No período industrial (1750-1950), a marca das relações entre o mundo do conhecimento e o da economia era a aplicabilidade: estudar matérias era fundamental para aplicá-las ao mundo do trabalho. Tal período foi ponte de passagem para a transformação do conhecimento em mercadoria em sentido industrial. Hoje, vivemos na antessala de um novo período, em que o conhecimento é o principal fator de produção: o grande desafio é não identificar as noções de valor e de preço, ou a ideia de valor em sentido econômico e no terreno da Ética.

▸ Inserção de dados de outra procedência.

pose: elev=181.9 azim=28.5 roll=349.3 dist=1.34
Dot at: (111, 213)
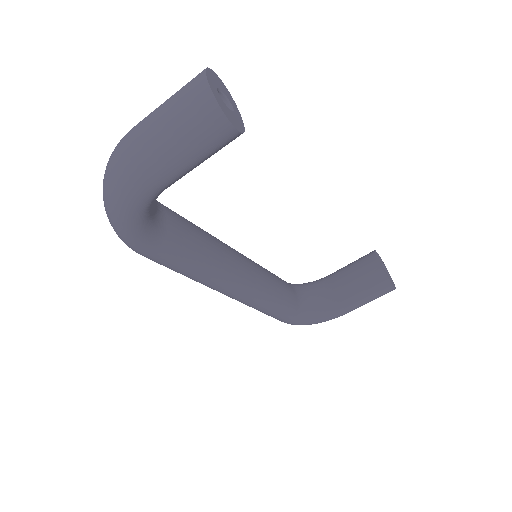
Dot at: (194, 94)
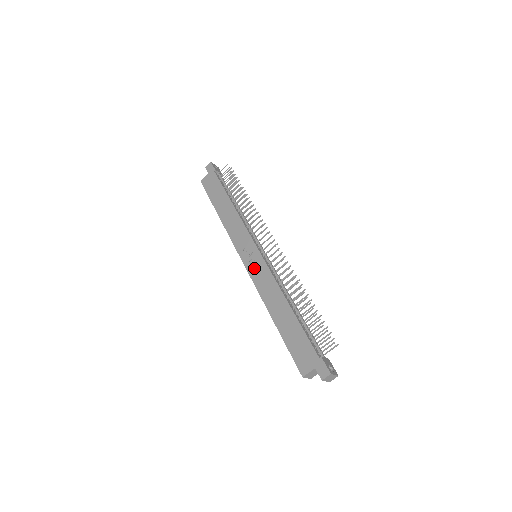
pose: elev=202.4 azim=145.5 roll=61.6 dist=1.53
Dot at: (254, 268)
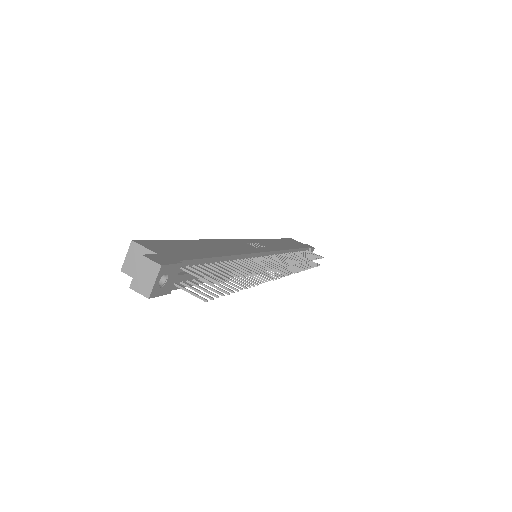
Dot at: (246, 243)
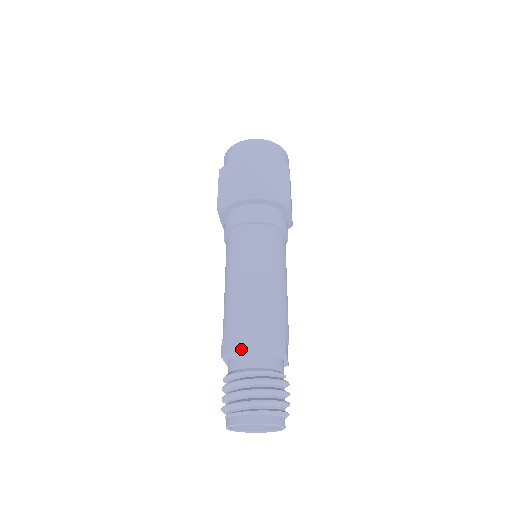
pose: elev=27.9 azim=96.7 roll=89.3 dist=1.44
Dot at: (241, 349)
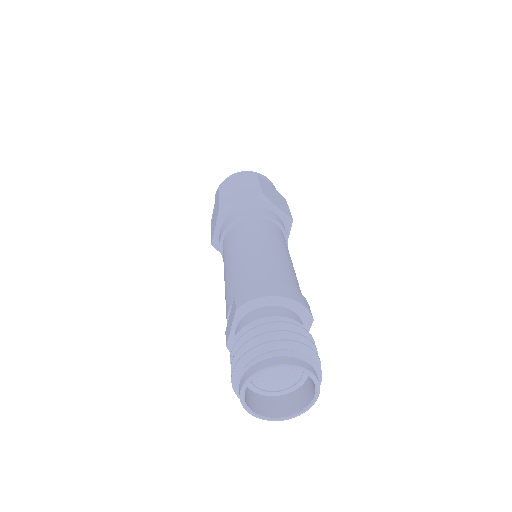
Dot at: (269, 294)
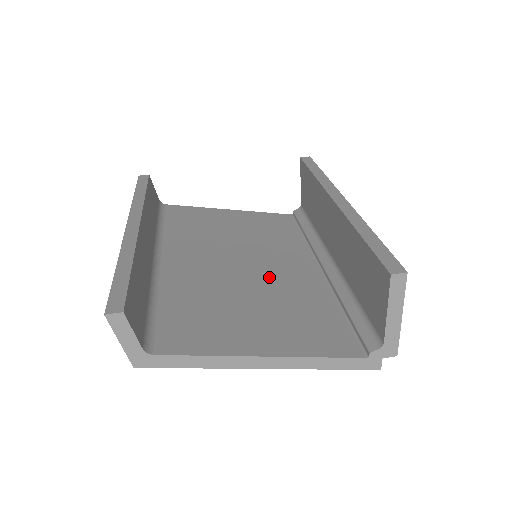
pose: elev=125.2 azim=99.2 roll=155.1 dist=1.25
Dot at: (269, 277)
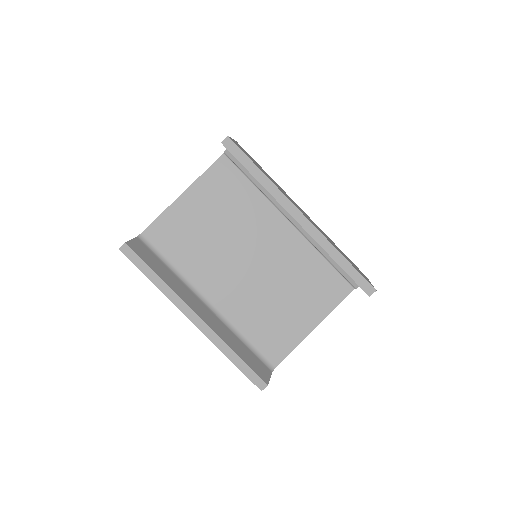
Dot at: (272, 262)
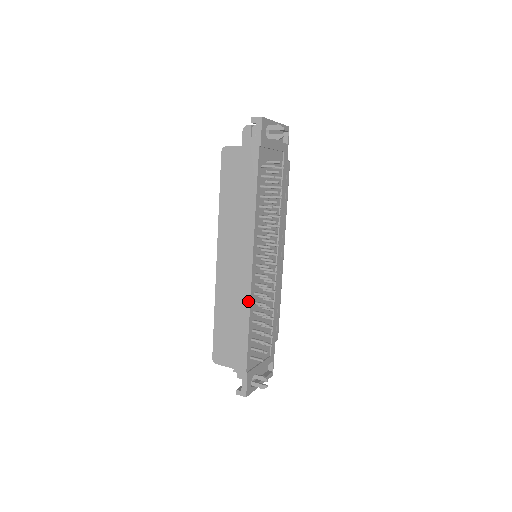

  • O futuro do Trabalho é a Educação

Na Grécia antiga, um pai não diria ao filho “estudar para garantir um bom emprego”: os universos do Trabalho e da Educação eram desconectados. Hoje, a integração entre os universos do conhecimento e do trabalho conduz ao fato de que aprendemos continuamente, toda formação é uma formação inicial. À Escola compete fornecer uma formação básica em competências gerais como capacidade de análise, de síntese, de argumentação para a tomada de decisões, de articulação entre a realidade e a imaginação. A aprendizagem do manuseio de ferramentas tecnológicas específicas dar-se-á cada vez mais no universo do trabalho, ainda que muitas empresas ainda ensaiem reclamar de que os alunos seriam carentes de tal formação. Soa um pouco cínica a ideia de que uma universidade tenha como função ensinar o uso específico de tais ou quais equipamentos: decisivamente, isso se aprende no trabalho.    

  • Na relação com a Tecnologia, o ser humano é o valor fim.

Sobretudo no que se refere à repartição do tempo, aos novos ritmos de ação/atuação, não é possível tergiversar: as tecnologias são e serão sempre da ordem dos meios: o valor fim será sempre o ser humano. Se seu coração está batendo cada vez mais rapidamente, não pense que estaria tendo um upgrade, uma melhoria no chip… busque um médico. Meu computador não tem, e nunca terá, grilos existenciais associados a perturbações em seu “projeto de vida” pelo simples fato de que ele não tem projeto, nem vida.

  • Não é possível ignorar o renascimento da ideia de profissionalismo.

Em todo o mundo, renasce a ideia simples de que a vida junto com os outros não pode prescindir, na organização social da noção de profissionalismo. Um profissional é membro de um tipo de ocupação, vital para a vida social, que não pode ser regulada inteiramente pelo mercado, nem pelo Estado: são os profissionais. A marca do profissionalismo é a existência necessária de instâncias de autorregulação entre o mercado e o Estado. Em momentos de crise social como a que vivemos atualmente, em termos ideais, sobressaem profissões como bombeiros, médicos, enfermeiros, políticos, entre outras, caracterizando espaços de ação em que a competência técnica se alia ao compromisso público, ao assumir as responsabilidades inerentes às ações realizadas.